The issues in contention are crystal clear and unambiguous. The deliberate and orchestrated campaign to demonise Tunde Ayeni, a major investor and co-founder of Ocean Marine Services Ltd has failed to achieve its intended purpose but has rather resulted in leaving people wondering why the substance of the critical issues recently brought to fore in the public domain have been intentionally left unattended to.
Captain Okunbo wants Nigerians to believe that Tunde Ayeni has irrationally relinquished his shares in Ocean Marine Services to him. His claims are premised on an illogical notion that a highly discerning and successful entrepreneur such as Tunde Ayeni sold the totality of his over 30% equity stake in OMS, a multi-million dollar going concern valued well in excess of US$100 million, for a paltry sum of N2 billion (US$4.5 million) and a little change. He wants the corporate Nigeria to buy into the false narrative that a business strategy aimed at ensuring that huge debts owed the company was recouped was actually a forfeiture of investment decision, thereby resulting in a situation where he, Okunbo, has become the absolute Lord of the OMS Manor, whilst the man whose idea and contacts gave birth to the investment can take a dive.
However, it is common knowledge that deception has its limits and treachery has its expiry date. Discerning corporate players are not taken in by Okunbo’s wasteful media antics and the attempts to give a bad name to the one on whose back he rode to wealth and stardom. Assuming, without conceding, that his erstwhile Partner’s investments are now his in return for the proverbial bowl of pottage, a la Essau, does that, in any way, extinguish the critical corporate issues bordering on the illicit diversion of OMS’s corporate revenues that Okunbo has been called out to address?
And this is not all. The EFCC is also beaming its searchlight on the company’s $5 million, which Okunbo allegedly singlehandedly withdrew and claimed to have invested in an oil block owned by Star Oil as a 5 per cent stakeholder.
Another key issue that will engage the attention of the anti graft agency is the $1 million which the Captain allegedly claimed to have borrowed from the company but which he has refused to pay back. The alleged infractions are legion. How does one justify a claim by a company Chair that he expended $30 million on a film on Oil Spill in the Niger Delta Region and expect investors and, even the long suffering Niger Delta people to be excited?
But the mother of all infractions appears to be Okunbo’s recent political misadventure in Edo State where he threw in an intimidating war chest which unfortunately yielded a colossal failure. An unspecified amount of money estimated at about $18 million allegedly withdrawn from the company’s account, was said to have been expended on that costly political misstep.
The EFCC definitely has its job clearly cut out for it in respect of the many infractions at OMS. Okunbo will be explaining to the anti graft agency why he singlehandedly moved the company’s account from Polaris Bank to StanbicIBTC and thereby abandoning the loan repayment commitment by the company to the consortium of banks that funded the acquisition of Ibadan and Yola Electricity Distribution Companies.
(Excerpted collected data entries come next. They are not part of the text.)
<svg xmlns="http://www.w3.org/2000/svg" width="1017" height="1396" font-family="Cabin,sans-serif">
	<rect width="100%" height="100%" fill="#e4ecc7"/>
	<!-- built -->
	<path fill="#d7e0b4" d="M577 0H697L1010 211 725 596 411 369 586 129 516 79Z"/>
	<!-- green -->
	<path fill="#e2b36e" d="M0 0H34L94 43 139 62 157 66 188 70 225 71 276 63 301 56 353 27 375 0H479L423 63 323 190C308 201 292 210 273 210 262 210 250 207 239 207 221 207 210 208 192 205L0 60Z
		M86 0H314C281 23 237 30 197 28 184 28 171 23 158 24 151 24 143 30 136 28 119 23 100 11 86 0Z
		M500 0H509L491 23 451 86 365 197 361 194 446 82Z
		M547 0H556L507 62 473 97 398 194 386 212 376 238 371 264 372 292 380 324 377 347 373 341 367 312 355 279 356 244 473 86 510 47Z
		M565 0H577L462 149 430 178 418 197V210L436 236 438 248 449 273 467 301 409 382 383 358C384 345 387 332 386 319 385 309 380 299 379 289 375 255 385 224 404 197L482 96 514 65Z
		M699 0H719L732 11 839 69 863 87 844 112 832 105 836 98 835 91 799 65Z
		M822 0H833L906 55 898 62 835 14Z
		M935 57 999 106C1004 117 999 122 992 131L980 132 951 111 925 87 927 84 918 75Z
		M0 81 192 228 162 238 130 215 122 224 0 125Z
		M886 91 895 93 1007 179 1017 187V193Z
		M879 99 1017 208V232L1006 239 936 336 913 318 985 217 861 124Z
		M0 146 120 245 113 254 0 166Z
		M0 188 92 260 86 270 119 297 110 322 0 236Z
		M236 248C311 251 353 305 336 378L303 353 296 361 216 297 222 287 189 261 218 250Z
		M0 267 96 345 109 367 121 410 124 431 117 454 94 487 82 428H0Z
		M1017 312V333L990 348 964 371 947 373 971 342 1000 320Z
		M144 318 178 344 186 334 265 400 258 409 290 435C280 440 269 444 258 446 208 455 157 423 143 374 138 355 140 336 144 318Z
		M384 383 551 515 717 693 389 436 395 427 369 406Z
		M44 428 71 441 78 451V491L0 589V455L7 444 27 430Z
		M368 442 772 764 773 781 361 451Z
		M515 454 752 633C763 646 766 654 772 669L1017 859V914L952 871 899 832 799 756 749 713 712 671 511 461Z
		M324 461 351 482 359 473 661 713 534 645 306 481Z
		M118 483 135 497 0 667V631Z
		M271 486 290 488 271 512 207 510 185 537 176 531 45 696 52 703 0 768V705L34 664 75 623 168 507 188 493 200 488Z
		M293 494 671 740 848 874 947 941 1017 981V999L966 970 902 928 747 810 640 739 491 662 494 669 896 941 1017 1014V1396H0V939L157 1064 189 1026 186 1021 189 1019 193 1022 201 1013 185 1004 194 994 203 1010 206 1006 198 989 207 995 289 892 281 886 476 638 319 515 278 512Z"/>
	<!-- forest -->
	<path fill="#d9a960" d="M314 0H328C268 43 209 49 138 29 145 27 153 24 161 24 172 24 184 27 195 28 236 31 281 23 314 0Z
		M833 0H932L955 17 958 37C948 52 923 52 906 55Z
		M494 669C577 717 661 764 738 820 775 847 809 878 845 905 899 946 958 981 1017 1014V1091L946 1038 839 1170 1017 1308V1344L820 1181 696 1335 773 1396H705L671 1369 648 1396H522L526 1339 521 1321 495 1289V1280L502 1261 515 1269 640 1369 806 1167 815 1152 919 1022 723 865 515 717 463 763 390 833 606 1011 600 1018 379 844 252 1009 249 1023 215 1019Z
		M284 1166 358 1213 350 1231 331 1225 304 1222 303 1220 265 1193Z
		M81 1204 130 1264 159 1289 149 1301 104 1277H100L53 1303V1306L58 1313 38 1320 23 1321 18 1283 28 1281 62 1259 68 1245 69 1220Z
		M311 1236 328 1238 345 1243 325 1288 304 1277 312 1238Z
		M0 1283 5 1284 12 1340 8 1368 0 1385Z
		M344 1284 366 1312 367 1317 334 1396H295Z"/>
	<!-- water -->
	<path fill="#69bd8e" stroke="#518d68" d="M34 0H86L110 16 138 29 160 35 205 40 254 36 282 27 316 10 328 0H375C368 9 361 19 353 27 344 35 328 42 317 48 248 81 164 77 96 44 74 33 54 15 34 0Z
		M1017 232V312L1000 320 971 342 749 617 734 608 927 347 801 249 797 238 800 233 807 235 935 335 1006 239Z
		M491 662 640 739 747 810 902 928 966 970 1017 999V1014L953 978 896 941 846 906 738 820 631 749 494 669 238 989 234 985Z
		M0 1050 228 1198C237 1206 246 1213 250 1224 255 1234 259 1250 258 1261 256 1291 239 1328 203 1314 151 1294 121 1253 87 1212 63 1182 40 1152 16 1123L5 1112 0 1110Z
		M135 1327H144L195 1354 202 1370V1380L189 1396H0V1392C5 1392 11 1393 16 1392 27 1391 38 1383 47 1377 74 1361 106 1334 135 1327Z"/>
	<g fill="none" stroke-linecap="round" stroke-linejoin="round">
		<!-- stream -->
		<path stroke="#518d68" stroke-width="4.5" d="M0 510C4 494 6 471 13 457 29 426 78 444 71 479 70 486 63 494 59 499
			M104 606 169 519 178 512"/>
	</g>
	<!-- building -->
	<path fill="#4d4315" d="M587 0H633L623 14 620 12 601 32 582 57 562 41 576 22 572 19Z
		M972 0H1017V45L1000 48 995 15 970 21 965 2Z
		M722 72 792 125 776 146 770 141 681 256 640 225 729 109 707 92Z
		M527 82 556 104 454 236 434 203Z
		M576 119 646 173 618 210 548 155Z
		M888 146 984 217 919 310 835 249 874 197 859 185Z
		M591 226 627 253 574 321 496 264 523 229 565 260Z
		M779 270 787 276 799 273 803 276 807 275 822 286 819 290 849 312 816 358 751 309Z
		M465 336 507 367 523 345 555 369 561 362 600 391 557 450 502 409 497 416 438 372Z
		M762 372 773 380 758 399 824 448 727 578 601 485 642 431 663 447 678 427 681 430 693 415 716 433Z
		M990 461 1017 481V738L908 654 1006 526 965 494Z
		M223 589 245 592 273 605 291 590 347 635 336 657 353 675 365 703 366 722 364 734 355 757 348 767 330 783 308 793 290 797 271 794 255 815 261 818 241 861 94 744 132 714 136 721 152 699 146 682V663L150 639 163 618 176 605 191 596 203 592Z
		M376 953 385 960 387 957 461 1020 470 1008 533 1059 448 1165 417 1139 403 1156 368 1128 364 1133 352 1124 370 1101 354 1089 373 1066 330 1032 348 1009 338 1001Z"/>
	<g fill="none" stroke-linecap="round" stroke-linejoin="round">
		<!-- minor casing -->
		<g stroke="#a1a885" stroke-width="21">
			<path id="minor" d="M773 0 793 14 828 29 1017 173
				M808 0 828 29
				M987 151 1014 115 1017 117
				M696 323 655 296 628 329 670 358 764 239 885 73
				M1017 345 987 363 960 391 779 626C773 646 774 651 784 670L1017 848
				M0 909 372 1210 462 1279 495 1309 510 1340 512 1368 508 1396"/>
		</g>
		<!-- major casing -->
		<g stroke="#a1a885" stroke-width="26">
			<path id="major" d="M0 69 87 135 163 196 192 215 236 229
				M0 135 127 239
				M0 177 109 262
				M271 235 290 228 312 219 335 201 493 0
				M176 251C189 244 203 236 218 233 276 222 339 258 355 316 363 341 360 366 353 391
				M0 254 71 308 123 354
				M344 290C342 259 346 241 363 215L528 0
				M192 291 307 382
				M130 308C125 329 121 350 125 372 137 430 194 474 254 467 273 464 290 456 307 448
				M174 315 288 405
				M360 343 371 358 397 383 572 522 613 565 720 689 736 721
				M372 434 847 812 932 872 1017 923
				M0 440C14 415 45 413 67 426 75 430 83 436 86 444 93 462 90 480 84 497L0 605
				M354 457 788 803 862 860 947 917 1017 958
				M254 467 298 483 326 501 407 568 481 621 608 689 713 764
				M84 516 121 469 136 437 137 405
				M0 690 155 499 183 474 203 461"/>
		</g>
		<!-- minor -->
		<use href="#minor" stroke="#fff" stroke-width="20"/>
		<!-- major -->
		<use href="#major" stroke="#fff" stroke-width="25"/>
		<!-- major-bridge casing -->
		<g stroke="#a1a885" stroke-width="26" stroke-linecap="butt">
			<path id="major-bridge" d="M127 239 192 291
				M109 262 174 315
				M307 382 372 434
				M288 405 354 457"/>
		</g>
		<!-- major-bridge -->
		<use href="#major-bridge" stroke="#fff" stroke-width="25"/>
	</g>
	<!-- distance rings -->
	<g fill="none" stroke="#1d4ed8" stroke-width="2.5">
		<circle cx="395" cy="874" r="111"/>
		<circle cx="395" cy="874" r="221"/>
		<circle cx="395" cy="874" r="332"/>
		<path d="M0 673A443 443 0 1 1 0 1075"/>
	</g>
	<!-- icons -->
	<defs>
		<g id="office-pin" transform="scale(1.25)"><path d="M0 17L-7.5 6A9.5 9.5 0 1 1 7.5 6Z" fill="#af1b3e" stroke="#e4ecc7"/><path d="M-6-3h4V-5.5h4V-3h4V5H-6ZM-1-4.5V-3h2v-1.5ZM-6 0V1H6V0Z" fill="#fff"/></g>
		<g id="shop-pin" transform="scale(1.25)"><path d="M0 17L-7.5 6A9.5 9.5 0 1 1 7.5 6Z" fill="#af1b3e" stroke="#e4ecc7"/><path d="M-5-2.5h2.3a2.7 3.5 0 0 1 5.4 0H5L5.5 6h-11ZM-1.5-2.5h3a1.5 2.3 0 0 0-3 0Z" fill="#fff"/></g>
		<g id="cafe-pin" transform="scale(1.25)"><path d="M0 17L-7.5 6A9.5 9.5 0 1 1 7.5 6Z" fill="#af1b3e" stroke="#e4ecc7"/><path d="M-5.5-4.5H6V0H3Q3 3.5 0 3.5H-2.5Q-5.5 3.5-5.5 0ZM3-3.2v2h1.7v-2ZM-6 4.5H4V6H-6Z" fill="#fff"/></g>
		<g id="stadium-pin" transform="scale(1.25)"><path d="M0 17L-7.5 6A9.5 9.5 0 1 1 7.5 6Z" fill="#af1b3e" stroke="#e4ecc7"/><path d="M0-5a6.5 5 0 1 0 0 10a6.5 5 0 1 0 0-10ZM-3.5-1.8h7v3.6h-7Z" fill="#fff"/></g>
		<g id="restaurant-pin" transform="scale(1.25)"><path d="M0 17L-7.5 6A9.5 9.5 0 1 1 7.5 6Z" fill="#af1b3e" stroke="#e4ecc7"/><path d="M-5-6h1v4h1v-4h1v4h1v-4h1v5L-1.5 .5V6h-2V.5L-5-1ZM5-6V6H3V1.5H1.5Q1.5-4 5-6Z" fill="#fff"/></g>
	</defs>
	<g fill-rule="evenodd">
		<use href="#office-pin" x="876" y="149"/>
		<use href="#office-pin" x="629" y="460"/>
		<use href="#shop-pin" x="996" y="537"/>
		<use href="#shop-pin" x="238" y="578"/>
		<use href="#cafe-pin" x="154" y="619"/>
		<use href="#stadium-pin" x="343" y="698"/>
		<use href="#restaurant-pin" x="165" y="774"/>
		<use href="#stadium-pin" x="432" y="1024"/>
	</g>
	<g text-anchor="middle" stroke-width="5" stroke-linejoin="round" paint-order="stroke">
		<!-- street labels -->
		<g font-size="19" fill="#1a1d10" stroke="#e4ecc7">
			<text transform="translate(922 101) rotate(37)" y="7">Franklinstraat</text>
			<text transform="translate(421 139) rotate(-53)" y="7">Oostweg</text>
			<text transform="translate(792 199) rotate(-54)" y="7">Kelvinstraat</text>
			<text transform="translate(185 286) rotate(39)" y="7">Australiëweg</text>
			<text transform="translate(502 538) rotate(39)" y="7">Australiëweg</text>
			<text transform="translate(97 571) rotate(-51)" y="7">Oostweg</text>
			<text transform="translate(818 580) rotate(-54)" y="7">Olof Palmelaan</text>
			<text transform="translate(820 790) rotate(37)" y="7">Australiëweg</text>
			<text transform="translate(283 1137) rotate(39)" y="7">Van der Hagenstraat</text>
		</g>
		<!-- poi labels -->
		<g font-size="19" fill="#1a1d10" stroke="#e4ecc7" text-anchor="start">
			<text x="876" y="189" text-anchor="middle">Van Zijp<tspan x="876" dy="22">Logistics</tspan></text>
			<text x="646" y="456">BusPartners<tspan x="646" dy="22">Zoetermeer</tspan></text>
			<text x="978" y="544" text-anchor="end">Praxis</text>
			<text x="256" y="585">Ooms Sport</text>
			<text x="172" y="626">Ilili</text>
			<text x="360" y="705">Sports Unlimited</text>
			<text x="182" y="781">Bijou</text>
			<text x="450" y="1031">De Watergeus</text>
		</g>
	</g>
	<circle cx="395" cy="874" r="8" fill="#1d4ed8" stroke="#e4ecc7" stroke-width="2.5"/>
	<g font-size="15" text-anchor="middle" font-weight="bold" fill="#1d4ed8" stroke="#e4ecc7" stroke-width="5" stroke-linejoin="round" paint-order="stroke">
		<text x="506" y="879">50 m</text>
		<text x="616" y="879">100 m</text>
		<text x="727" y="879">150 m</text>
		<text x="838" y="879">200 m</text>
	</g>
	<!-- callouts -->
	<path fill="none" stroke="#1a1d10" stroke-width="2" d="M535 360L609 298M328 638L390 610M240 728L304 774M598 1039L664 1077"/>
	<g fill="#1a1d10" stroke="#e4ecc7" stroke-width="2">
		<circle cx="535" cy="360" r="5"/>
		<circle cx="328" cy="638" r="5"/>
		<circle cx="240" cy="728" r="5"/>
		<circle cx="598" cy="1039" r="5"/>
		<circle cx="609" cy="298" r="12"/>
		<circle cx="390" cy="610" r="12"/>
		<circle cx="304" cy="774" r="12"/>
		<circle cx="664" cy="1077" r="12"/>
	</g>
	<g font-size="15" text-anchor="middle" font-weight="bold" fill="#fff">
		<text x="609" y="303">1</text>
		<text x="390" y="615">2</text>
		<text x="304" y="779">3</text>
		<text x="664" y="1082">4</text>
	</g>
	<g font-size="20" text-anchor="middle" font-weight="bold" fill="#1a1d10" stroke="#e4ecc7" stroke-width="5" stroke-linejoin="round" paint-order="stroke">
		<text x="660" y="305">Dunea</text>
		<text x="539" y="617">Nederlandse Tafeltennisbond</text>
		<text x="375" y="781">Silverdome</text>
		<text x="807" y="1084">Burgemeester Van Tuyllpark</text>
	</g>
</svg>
The loan currently is about $100 million.
As damning and mind boggling as these issues are, corporate watchers find it strange that at OMS’ so-called Board meeting of December 17 2020, the Board could only have a one line response to the issues raised as follows: “…that its accounts are in good and correct order and its funds are intact and not missing, misappropriated or otherwise mismanaged.” Of course, the so-called Board members are his minions and those with insignificant stakes in the company.
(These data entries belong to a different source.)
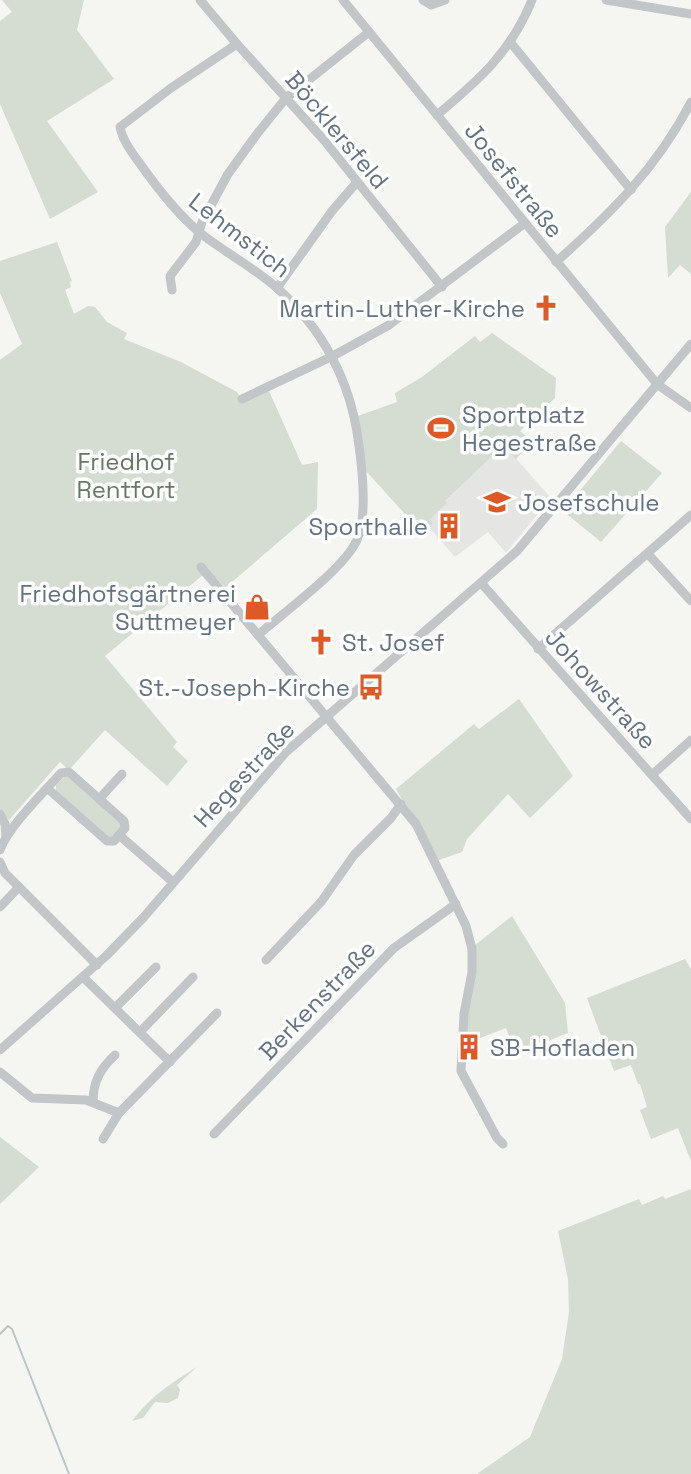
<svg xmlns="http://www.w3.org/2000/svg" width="691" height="1474" font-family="'Space Grotesk',sans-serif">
  <rect width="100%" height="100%" fill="#f5f5f1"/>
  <polygon fill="#e5e6e4" points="504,445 551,498 506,553 488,532 455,557 429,527 433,523 429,519 445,501"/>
  <g fill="#d5dcd2">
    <polygon points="2,0 84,0 77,30 114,79 47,121 98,192 50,219 0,104 0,21 12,12"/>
    <polygon points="691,192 691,274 680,265 668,278 665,227"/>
    <polygon points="57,242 72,281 70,282 71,287 65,290 74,314 88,306 95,307 107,322 127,333 124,339 181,362 237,392 244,402 269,391 302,465 318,462 317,509 225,588 209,570 105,656 177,742 173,747 188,761 167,786 105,730 69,770 60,762 9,820 0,811 0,360 22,344 0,293 0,261"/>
    <polygon points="492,333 556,378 555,398 520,431 533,441 516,459 503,446 445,501 447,503 430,519 433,523 429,527 404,513 366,471 358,416 397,402 395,393 422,377 475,336 480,342"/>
    <polygon points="621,441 662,473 601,542 563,511"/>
    <polygon points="519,699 573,776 530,818 508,794 467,839 462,852 439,860 435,858 396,789 474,724 479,729"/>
    <polygon points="64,777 69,777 120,822 121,827 112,837 107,837 56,791 56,785"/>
    <polygon points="512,916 565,1003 568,1033 523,1051 515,1052 506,1028 465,1044 474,946"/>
    <polygon points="685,959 691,969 691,1161 678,1128 651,1139 640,1110 647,1107 640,1084 638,1084 631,1065 614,1071 587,998"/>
    <polygon points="0,1137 39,1167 0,1204"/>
    <polygon points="691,1189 691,1474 477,1474 530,1437 562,1359 569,1312 568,1279 558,1231 639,1199 642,1205 663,1196 665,1199"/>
    <path d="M 197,1367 L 177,1385 L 180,1390 L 178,1398 L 168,1403 L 155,1402 L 143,1418 L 132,1421 C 152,1395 170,1384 197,1367 Z"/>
  </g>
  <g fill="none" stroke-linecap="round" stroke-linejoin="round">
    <polyline stroke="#bac5c9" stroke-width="2" points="0,1334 8,1326 12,1329 69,1474"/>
    <g stroke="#c2c6c9" stroke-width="9">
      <polyline points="200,0 237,44 323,139 442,287"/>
      <polyline points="343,0 657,384 691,408"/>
      <polyline points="423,0 431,5 445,0"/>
      <polyline points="606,0 691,14"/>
      <polyline points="511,43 631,190"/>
      <path d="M 237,44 L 171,88 L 120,127 C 123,143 137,159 146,172 C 162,194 179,215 199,232 C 224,252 253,267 277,288 C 322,328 350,380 358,439 C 362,466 368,515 357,540 C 344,569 284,612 258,635"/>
      <path d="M 437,115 C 479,80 511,52 532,0"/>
      <path d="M 556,262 C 611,213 657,168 691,102"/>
      <polyline points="277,288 332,211 357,182"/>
      <polyline points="172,290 170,276 196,242 202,222 228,174 257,134 286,98 369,32"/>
      <polyline points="242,399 333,356 389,325 525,223"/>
      <polyline points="648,554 691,601"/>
      <polyline points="201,567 416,824 466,926 472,949 472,972 464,1014 461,1071 497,1138 503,1144"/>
      <polyline points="482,584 691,819"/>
      <polyline points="538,649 691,515"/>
      <polyline points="653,774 691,740"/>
      <polyline points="99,799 122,774"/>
      <polyline points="0,814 5,824 6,837"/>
      <polyline points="119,835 173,882"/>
      <path d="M 0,850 C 8,827 44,792 61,773 L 69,772 L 124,821 L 125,828 L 114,841 L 107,841 L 47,788"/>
      <polyline points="0,862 5,873 97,965"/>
      <polyline points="0,907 19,887"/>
      <polyline points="266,960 321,902 354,855 391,818 401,804"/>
      <polyline points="83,977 170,1062"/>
      <polyline points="115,1008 156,967"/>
      <polyline points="140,1032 193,977"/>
      <polyline points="0,1050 106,956 143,918 286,752 517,551 691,344"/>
      <polyline points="0,1072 32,1098 86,1100 119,1113 217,1013"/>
      <path d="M 93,1102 C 93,1082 100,1069 115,1055"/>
      <polyline points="214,1134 394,948 456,904"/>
      <polyline points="103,1139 119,1113"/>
    </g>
  </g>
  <defs>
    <g id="church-bare" transform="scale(2.1)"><path d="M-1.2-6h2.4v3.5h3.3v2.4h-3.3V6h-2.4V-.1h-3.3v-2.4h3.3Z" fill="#df5926" stroke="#fff" stroke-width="2.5" paint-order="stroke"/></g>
    <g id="stadium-bare" transform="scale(2.1)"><path d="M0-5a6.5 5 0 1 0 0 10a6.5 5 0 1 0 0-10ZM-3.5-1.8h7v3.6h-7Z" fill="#df5926" stroke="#fff" stroke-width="2.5" paint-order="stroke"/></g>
    <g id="school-bare" transform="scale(2.1)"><path d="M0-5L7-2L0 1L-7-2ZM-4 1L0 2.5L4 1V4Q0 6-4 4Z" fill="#df5926" stroke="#fff" stroke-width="2.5" paint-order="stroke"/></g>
    <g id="building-bare" transform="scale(2.1)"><path d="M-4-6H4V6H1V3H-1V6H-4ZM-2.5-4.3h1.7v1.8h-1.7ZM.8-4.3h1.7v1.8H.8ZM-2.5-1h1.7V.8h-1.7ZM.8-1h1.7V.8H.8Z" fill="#df5926" stroke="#fff" stroke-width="2.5" paint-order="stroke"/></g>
    <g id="shop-bare" transform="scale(2.1)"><path d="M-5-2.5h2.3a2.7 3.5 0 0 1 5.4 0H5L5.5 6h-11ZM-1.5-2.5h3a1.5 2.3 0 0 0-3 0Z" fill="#df5926" stroke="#fff" stroke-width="2.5" paint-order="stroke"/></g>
    <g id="bus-bare" transform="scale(2.1)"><path d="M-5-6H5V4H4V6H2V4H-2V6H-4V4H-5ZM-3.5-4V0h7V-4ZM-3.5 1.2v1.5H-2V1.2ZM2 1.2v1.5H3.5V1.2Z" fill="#df5926" stroke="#fff" stroke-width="2.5" paint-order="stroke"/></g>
  </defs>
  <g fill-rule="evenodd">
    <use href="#church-bare" x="546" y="308"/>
    <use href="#stadium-bare" x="441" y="428"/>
    <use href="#school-bare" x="497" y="502"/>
    <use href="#building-bare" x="449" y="526"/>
    <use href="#shop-bare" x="257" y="607"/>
    <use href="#church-bare" x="321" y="642"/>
    <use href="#bus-bare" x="371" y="687"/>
    <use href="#building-bare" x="469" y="1047"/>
  </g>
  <g text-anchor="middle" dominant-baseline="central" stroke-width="7" stroke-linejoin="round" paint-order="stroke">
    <g font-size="24" fill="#647381" stroke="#fff">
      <text transform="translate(337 130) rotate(50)">Böcklersfeld</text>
      <text transform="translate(514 180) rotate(51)">Josefstraße</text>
      <text transform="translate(240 235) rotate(38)">Lehmstich</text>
      <text transform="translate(601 689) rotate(48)">Johowstraße</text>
      <text transform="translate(244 774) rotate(-47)">Hegestraße</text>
      <text transform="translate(317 1000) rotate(-46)">Berkenstraße</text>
    </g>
    <g font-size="24" fill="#647381" stroke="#fff" text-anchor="end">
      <text x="525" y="308">Martin-Luther-Kirche</text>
      <text x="462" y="414" text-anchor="start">Sportplatz<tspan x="462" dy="28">Hegestraße</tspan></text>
      <text x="518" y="502" text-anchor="start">Josefschule</text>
      <text x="428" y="526">Sporthalle</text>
      <text x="236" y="593">Friedhofsgärtnerei<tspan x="236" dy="28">Suttmeyer</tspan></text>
      <text x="342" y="642" text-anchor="start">St. Josef</text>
      <text x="350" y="687">St.-Joseph-Kirche</text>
      <text x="490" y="1047" text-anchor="start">SB-Hofladen</text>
    </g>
    <g font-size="24" fill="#667963" stroke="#fff">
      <text x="126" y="461">Friedhof<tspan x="126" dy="28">Rentfort</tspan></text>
    </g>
  </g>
</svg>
That the ‘Board’ could take such major issues bordering on corporate governance and accountability with such levity and treat Nigerians with such disdain speaks to the mindset of this Lord of the Manor who must have convinced himself that he could get away with any infractions since, in his worldview, everything and everyone has got a price.
But the day of reckoning draws closer and it is just a little more time before Nigerians will find out that some gods truly have feet of clay.